WHY LIGHTS SHOULD NOT BE PUT IN THE CEILING!

There are many obvious reasons why lights should not be put in the ceiling -- the unpleasant effect of hot bright light drilling into the top of your head, the inability to move them, problems when they stop working, fire, raking shadows, the "architect's grid" or "ceiling acne" when downlighters are arranged so as to provide a flat hard light that ignores what is being done in the room, and where. To name a few! But the most compelling reason is environmental.

Illuminance obeys the inverse square law: the quantity of light varies inversely with the square of the distance between the source and the surface receiving its light.

So, if the light source is moved three times further away from a surface, nine times as much light is needed to achieve the same lux level on that surface.

Put another way, a light source on the ceiling, 210cm from the table top, uses NINE TIMES as much energy as a light source 70cm from the table top.

 

Therefore, by putting a light in the ceiling, you are putting it as far away as possible, and so maximizing the waste of energy.

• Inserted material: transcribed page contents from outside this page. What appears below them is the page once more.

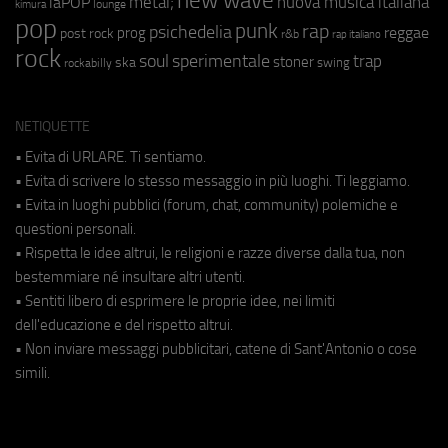
new wave
metal;
nuova musica italiana
laPOP
lounge
kimura
pop
punk
rap
psichedelia
reggae
prog
post rock
r&b
rap italiano
rock
soul
sperimentale
trap
stoner
ska
swing
rockabilly
NETIQUETTE
• Evita di URLARE. Ti sentiamo.
• Evita di scrivere lo stesso messaggio in più luoghi. Ti leggiamo.
• Evita in luoghi pubblici (forum, chat, community) polemiche e
questioni personali.
• Rispetta le idee altrui, le religioni e razze diverse dalla tua, non
bestemmiare né insultare altri utenti.
• Sentiti libero di esprimere le proprie idee, nei limiti
dell'educazione e del rispetto altrui.
• Non inviare messaggi pubblicitari, catene di Sant'Antonio o cose
simili.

That it is always possible to put the light somewhere suitable is proved by this picture:

This is Album's unique Radiale system. They provide a selection of (beautifully designed) lighting bodies that perform all the major functions -- radiant, spot, task --, all of which you can see being used properly here. The concept is simple: each lighting body is attached to a long thin cable that goes back to an elegant transformer (in the shape of a disc) on the wall. They also supply a hook on the cable so, by screwing the hook into a suitable location, the light can hang down exactly where it is required.

In this particular location, their system also provides light at night to replace the light that comes from the skylight during the day, without blocking the skylight. (By the way, they are also one of the few decorative lighting companies to be creating really excellent LED lights.)

Of course, there are situations where it is appropriate to put a light in a ceiling. A good lighting designer will position light sources where they are required, always driven by what is being done in the space, and where.